[Opening Material shown section]
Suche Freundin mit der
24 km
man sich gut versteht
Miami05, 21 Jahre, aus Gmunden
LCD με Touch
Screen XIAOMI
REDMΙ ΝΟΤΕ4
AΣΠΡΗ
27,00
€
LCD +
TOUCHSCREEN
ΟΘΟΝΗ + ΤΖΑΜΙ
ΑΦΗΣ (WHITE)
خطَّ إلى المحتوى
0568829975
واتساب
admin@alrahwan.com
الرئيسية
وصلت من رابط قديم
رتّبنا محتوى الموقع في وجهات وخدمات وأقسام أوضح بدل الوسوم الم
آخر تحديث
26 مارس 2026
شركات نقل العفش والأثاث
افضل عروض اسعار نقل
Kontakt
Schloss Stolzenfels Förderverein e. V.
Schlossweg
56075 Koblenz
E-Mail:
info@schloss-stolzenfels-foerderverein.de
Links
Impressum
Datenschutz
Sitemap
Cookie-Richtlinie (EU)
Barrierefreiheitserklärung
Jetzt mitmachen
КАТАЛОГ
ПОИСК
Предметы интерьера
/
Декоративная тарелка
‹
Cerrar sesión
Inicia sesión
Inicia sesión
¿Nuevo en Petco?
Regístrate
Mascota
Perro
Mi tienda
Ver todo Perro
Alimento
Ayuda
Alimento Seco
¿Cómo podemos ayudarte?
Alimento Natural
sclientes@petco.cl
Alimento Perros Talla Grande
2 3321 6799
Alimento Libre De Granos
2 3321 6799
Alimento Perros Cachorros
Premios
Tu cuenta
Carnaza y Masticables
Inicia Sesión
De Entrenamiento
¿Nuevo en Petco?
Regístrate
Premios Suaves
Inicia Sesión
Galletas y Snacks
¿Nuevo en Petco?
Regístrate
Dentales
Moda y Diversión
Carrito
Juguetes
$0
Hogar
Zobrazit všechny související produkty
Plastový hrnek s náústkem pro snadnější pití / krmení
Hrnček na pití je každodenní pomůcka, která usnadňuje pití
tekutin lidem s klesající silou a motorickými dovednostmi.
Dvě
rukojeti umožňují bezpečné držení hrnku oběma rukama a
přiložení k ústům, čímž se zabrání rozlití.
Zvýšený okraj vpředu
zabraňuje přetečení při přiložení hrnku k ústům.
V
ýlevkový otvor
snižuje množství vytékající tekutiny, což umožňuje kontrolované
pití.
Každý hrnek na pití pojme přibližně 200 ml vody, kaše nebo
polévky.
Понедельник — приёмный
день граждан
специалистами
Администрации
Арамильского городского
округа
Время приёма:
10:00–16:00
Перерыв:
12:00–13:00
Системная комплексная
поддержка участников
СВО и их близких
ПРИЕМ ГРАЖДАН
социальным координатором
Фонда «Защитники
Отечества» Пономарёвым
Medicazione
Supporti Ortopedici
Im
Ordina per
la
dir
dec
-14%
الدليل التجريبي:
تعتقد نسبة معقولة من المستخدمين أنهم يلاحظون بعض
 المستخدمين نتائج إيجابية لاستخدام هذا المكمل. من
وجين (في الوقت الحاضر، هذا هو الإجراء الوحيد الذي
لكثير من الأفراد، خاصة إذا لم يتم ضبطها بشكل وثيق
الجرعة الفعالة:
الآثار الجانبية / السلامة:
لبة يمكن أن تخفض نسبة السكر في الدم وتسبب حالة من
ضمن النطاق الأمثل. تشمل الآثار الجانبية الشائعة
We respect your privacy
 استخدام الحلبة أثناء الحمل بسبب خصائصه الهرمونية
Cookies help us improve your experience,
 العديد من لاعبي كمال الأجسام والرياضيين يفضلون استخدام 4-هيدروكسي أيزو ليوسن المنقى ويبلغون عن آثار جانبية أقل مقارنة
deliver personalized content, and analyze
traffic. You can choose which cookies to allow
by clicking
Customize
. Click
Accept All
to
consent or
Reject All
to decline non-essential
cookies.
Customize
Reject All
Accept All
[Closing Material shown section]
[Opening Material shown section]
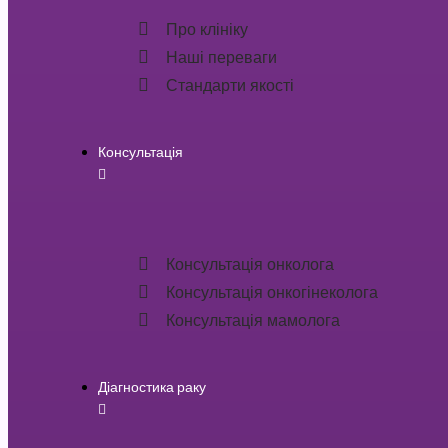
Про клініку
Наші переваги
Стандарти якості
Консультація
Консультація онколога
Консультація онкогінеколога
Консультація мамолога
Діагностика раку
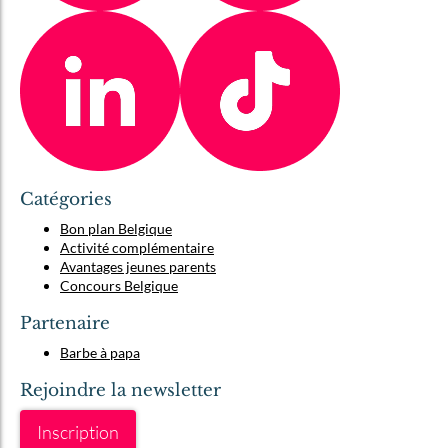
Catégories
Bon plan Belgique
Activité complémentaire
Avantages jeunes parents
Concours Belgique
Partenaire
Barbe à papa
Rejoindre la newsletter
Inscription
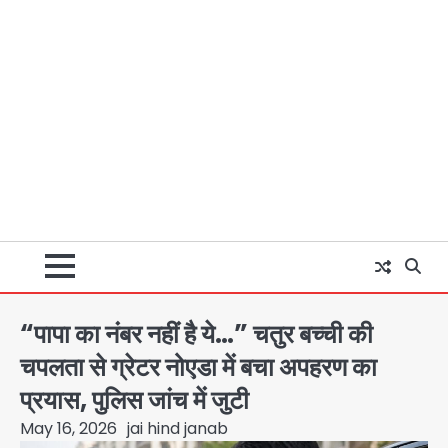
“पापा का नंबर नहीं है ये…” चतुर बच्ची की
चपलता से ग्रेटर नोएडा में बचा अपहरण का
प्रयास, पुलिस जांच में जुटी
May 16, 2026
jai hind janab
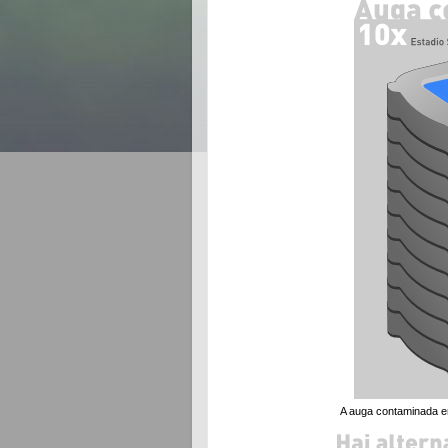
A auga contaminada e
[Closing Material shown section]
[Opening Material shown section]
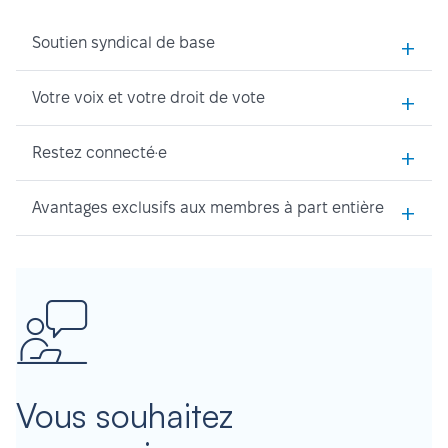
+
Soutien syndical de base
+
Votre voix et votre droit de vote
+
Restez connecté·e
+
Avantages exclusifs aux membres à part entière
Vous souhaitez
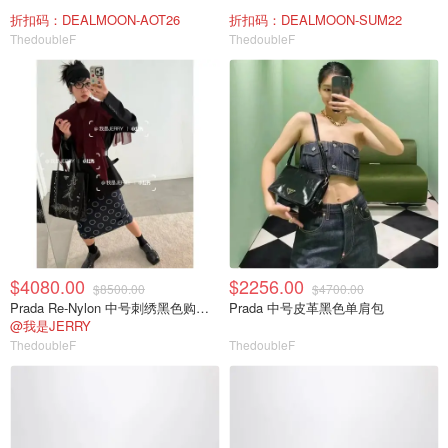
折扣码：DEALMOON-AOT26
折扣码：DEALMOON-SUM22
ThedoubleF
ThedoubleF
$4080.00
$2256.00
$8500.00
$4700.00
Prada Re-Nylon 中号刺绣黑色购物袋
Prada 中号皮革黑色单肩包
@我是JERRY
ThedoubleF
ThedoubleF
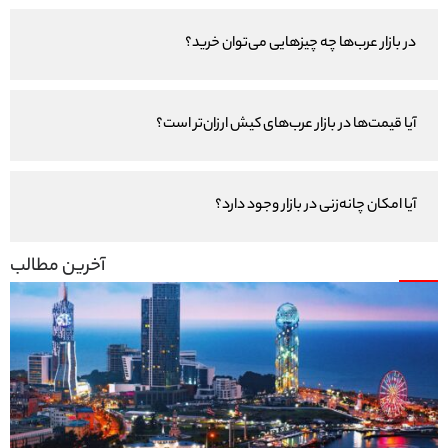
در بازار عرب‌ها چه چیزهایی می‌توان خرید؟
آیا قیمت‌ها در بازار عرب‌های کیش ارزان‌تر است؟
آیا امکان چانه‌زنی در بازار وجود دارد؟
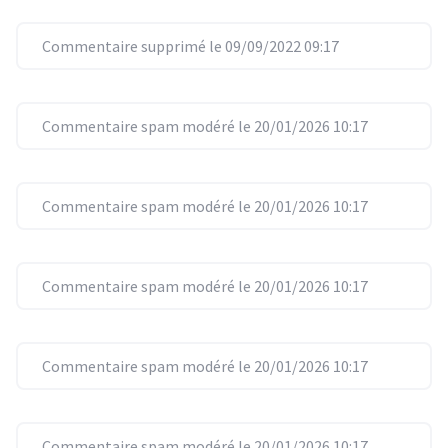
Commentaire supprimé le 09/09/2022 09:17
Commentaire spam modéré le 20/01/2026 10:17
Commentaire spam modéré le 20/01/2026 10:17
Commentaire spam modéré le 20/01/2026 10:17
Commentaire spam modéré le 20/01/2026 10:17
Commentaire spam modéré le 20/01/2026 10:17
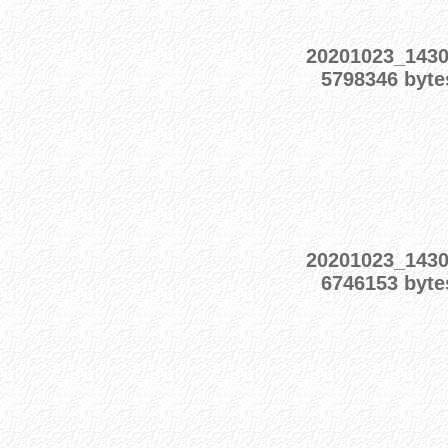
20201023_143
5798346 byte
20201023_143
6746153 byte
[Closing Material shown section]
Copy the records again, from the line with "Commentaire supprimé le 09/09/2022 09:17" up to and including the line with "6746153 byte". Leave out the pictures.

Commentaire supprimé le 09/09/2022 09:17
Commentaire spam modéré le 20/01/2026 10:17
Commentaire spam modéré le 20/01/2026 10:17
Commentaire spam modéré le 20/01/2026 10:17
Commentaire spam modéré le 20/01/2026 10:17
Commentaire spam modéré le 20/01/2026 10:17
20201023_143
5798346 byte
20201023_143
6746153 byte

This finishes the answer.